■ **WHAT TO PRODUCE**:
Please reproduce every line of the records below word for word, adding nothing and leaving nothing out.

■ **DATA EXTRACT**:
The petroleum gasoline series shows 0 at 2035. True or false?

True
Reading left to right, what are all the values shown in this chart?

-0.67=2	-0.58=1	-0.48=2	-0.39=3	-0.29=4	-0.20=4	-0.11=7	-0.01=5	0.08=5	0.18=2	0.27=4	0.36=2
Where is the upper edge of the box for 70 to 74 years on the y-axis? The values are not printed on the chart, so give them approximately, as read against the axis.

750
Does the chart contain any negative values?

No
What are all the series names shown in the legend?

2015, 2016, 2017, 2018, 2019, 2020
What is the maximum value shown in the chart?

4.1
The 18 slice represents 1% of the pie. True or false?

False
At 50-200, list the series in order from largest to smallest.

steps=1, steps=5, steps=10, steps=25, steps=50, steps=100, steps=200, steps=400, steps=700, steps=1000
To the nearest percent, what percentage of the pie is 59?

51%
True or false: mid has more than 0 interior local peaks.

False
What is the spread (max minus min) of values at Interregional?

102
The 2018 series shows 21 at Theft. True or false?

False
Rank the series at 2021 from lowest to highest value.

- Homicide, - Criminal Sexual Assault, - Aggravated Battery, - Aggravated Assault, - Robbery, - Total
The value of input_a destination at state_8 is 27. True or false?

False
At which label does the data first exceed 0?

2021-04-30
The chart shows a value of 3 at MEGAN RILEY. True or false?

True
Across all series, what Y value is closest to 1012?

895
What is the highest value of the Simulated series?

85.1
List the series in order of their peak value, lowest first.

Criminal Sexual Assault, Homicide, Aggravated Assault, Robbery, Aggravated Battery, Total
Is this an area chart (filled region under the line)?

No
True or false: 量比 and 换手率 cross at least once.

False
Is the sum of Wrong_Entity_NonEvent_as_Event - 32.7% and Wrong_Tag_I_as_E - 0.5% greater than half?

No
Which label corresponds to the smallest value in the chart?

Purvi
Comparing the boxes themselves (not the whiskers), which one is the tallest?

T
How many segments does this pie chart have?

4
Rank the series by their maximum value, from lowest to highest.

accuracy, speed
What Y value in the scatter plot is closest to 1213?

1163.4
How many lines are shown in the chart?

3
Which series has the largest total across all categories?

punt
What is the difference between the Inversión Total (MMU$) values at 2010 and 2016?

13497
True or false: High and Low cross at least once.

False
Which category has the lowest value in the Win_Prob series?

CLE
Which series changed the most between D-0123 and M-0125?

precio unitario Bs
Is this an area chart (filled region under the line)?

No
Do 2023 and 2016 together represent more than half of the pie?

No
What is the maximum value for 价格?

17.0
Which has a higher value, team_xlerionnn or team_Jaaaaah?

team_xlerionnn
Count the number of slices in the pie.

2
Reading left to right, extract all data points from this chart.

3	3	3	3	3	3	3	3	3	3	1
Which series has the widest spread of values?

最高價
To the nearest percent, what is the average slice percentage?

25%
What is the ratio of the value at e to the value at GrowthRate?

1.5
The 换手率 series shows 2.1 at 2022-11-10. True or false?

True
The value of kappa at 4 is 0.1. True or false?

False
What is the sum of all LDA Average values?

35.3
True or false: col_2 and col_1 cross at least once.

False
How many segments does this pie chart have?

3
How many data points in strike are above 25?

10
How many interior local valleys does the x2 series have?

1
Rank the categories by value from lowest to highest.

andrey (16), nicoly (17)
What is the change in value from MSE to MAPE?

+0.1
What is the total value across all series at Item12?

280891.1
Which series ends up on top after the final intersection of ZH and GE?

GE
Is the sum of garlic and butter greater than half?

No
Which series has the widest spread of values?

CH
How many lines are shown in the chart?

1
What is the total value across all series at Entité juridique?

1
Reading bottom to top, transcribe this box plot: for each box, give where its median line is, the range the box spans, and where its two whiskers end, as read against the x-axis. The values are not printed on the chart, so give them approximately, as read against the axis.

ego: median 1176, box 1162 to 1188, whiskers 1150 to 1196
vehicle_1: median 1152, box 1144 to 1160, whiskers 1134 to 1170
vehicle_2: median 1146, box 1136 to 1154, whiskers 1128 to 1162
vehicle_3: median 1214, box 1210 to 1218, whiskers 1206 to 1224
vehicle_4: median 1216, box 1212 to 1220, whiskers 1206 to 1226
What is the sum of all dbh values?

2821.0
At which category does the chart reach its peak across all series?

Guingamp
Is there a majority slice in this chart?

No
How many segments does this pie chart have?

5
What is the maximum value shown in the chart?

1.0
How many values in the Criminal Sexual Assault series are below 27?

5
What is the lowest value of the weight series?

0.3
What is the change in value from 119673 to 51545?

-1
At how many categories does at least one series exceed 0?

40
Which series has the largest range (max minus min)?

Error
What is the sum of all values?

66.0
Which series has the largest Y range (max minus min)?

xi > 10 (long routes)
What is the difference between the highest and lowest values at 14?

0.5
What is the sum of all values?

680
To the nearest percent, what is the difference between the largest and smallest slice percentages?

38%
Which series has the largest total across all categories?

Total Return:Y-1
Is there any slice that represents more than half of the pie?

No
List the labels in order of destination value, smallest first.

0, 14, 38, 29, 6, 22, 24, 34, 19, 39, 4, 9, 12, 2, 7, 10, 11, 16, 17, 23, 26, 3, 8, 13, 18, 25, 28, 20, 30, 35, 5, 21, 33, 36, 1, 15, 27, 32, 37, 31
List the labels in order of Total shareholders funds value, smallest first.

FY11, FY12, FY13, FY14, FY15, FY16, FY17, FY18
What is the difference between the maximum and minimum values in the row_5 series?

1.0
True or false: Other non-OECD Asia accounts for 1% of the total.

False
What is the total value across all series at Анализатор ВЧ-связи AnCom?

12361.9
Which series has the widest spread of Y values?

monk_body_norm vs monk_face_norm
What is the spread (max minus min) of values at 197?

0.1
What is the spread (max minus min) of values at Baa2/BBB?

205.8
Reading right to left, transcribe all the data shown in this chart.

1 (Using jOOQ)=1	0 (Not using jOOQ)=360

■ **WRITTEN RESPONSE**:
The petroleum gasoline series shows 0 at 2035. True or false?

True
Reading left to right, what are all the values shown in this chart?

-0.67=2	-0.58=1	-0.48=2	-0.39=3	-0.29=4	-0.20=4	-0.11=7	-0.01=5	0.08=5	0.18=2	0.27=4	0.36=2
Where is the upper edge of the box for 70 to 74 years on the y-axis? The values are not printed on the chart, so give them approximately, as read against the axis.

750
Does the chart contain any negative values?

No
What are all the series names shown in the legend?

2015, 2016, 2017, 2018, 2019, 2020
What is the maximum value shown in the chart?

4.1
The 18 slice represents 1% of the pie. True or false?

False
At 50-200, list the series in order from largest to smallest.

steps=1, steps=5, steps=10, steps=25, steps=50, steps=100, steps=200, steps=400, steps=700, steps=1000
To the nearest percent, what percentage of the pie is 59?

51%
True or false: mid has more than 0 interior local peaks.

False
What is the spread (max minus min) of values at Interregional?

102
The 2018 series shows 21 at Theft. True or false?

False
Rank the series at 2021 from lowest to highest value.

- Homicide, - Criminal Sexual Assault, - Aggravated Battery, - Aggravated Assault, - Robbery, - Total
The value of input_a destination at state_8 is 27. True or false?

False
At which label does the data first exceed 0?

2021-04-30
The chart shows a value of 3 at MEGAN RILEY. True or false?

True
Across all series, what Y value is closest to 1012?

895
What is the highest value of the Simulated series?

85.1
List the series in order of their peak value, lowest first.

Criminal Sexual Assault, Homicide, Aggravated Assault, Robbery, Aggravated Battery, Total
Is this an area chart (filled region under the line)?

No
True or false: 量比 and 换手率 cross at least once.

False
Is the sum of Wrong_Entity_NonEvent_as_Event - 32.7% and Wrong_Tag_I_as_E - 0.5% greater than half?

No
Which label corresponds to the smallest value in the chart?

Purvi
Comparing the boxes themselves (not the whiskers), which one is the tallest?

T
How many segments does this pie chart have?

4
Rank the series by their maximum value, from lowest to highest.

accuracy, speed
What Y value in the scatter plot is closest to 1213?

1163.4
How many lines are shown in the chart?

3
Which series has the largest total across all categories?

punt
What is the difference between the Inversión Total (MMU$) values at 2010 and 2016?

13497
True or false: High and Low cross at least once.

False
Which category has the lowest value in the Win_Prob series?

CLE
Which series changed the most between D-0123 and M-0125?

precio unitario Bs
Is this an area chart (filled region under the line)?

No
Do 2023 and 2016 together represent more than half of the pie?

No
What is the maximum value for 价格?

17.0
Which has a higher value, team_xlerionnn or team_Jaaaaah?

team_xlerionnn
Count the number of slices in the pie.

2
Reading left to right, extract all data points from this chart.

3	3	3	3	3	3	3	3	3	3	1
Which series has the widest spread of values?

最高價
To the nearest percent, what is the average slice percentage?

25%
What is the ratio of the value at e to the value at GrowthRate?

1.5
The 换手率 series shows 2.1 at 2022-11-10. True or false?

True
The value of kappa at 4 is 0.1. True or false?

False
What is the sum of all LDA Average values?

35.3
True or false: col_2 and col_1 cross at least once.

False
How many segments does this pie chart have?

3
How many data points in strike are above 25?

10
How many interior local valleys does the x2 series have?

1
Rank the categories by value from lowest to highest.

andrey (16), nicoly (17)
What is the change in value from MSE to MAPE?

+0.1
What is the total value across all series at Item12?

280891.1
Which series ends up on top after the final intersection of ZH and GE?

GE
Is the sum of garlic and butter greater than half?

No
Which series has the widest spread of values?

CH
How many lines are shown in the chart?

1
What is the total value across all series at Entité juridique?

1
Reading bottom to top, transcribe this box plot: for each box, give where its median line is, the range the box spans, and where its two whiskers end, as read against the x-axis. The values are not printed on the chart, so give them approximately, as read against the axis.

ego: median 1176, box 1162 to 1188, whiskers 1150 to 1196
vehicle_1: median 1152, box 1144 to 1160, whiskers 1134 to 1170
vehicle_2: median 1146, box 1136 to 1154, whiskers 1128 to 1162
vehicle_3: median 1214, box 1210 to 1218, whiskers 1206 to 1224
vehicle_4: median 1216, box 1212 to 1220, whiskers 1206 to 1226
What is the sum of all dbh values?

2821.0
At which category does the chart reach its peak across all series?

Guingamp
Is there a majority slice in this chart?

No
How many segments does this pie chart have?

5
What is the maximum value shown in the chart?

1.0
How many values in the Criminal Sexual Assault series are below 27?

5
What is the lowest value of the weight series?

0.3
What is the change in value from 119673 to 51545?

-1
At how many categories does at least one series exceed 0?

40
Which series has the largest range (max minus min)?

Error
What is the sum of all values?

66.0
Which series has the largest Y range (max minus min)?

xi > 10 (long routes)
What is the difference between the highest and lowest values at 14?

0.5
What is the sum of all values?

680
To the nearest percent, what is the difference between the largest and smallest slice percentages?

38%
Which series has the largest total across all categories?

Total Return:Y-1
Is there any slice that represents more than half of the pie?

No
List the labels in order of destination value, smallest first.

0, 14, 38, 29, 6, 22, 24, 34, 19, 39, 4, 9, 12, 2, 7, 10, 11, 16, 17, 23, 26, 3, 8, 13, 18, 25, 28, 20, 30, 35, 5, 21, 33, 36, 1, 15, 27, 32, 37, 31
List the labels in order of Total shareholders funds value, smallest first.

FY11, FY12, FY13, FY14, FY15, FY16, FY17, FY18
What is the difference between the maximum and minimum values in the row_5 series?

1.0
True or false: Other non-OECD Asia accounts for 1% of the total.

False
What is the total value across all series at Анализатор ВЧ-связи AnCom?

12361.9
Which series has the widest spread of Y values?

monk_body_norm vs monk_face_norm
What is the spread (max minus min) of values at 197?

0.1
What is the spread (max minus min) of values at Baa2/BBB?

205.8
Reading right to left, transcribe all the data shown in this chart.

1 (Using jOOQ)=1	0 (Not using jOOQ)=360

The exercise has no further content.